The two countries have been in talks about such a pact for several months. The deal was signed Thursday evening by U.S Ambassador John Bass and Turkish Foreign Ministry undersecretary Feridun Sinirlioglu, said Embassy spokesman Joe Wierichs. He gave no further details.
Sinirlioglu called the deal "an important step" in the strategic partnership between Turkey and the United States, according to Turkish state-run Anadolu Agency.

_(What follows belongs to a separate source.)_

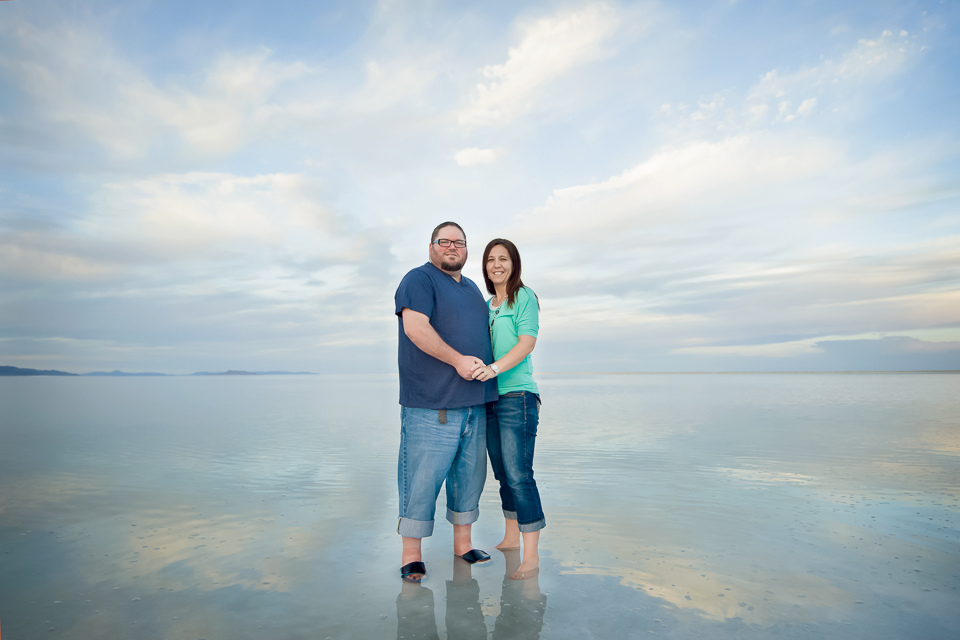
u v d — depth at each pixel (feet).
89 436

The Turkish government has said the training by U.S. and Turkish soldiers could begin as early as next month at a base in the central Anatolian city of Kirsehir, and involve hundreds of Syrian fighters in the first year. The U.S. has said the goal is to go after the Islamic State group, but Turkish officials have suggested that the trained rebels could also target the Syrian government of President Bashar Assad.
With its 750 mile border on Syria, Turkey is a key part of the U.S.-led coalition against the Islamic State group. But negotiations with the U.S. over what to do about the Islamic militants have been fraught with disagreement — with Turkey insisting that the coalition needs to also target the Assad government.
On Tuesday, Turkish Foreign Minister Mevlut Cavusoglu said in a press conference that Turkey expected that the trained rebels will also fight the Syrian regime. Turkey is already training Kurdish Peshmerga fighters in Northern Iraq, who have been battling Islamic State militants.
It is not clear who will decide which rebels will receive the training. U.S. and Turkish officials have not always been in agreement about which of the disparate rebel groups in Syria should be considered moderate.
On Wednesday, the U.S. Defense Department said that the U.S. has screened about 1,200 moderate Syrian rebels to participate in training in Turkey, Saudia Arabia and Qatar. The U.S. Congress passed legislation authorizing the training and providing $500 million for training about 5,000 rebels over the next year.
AP writer Suzan Fraser contributed from Ankara.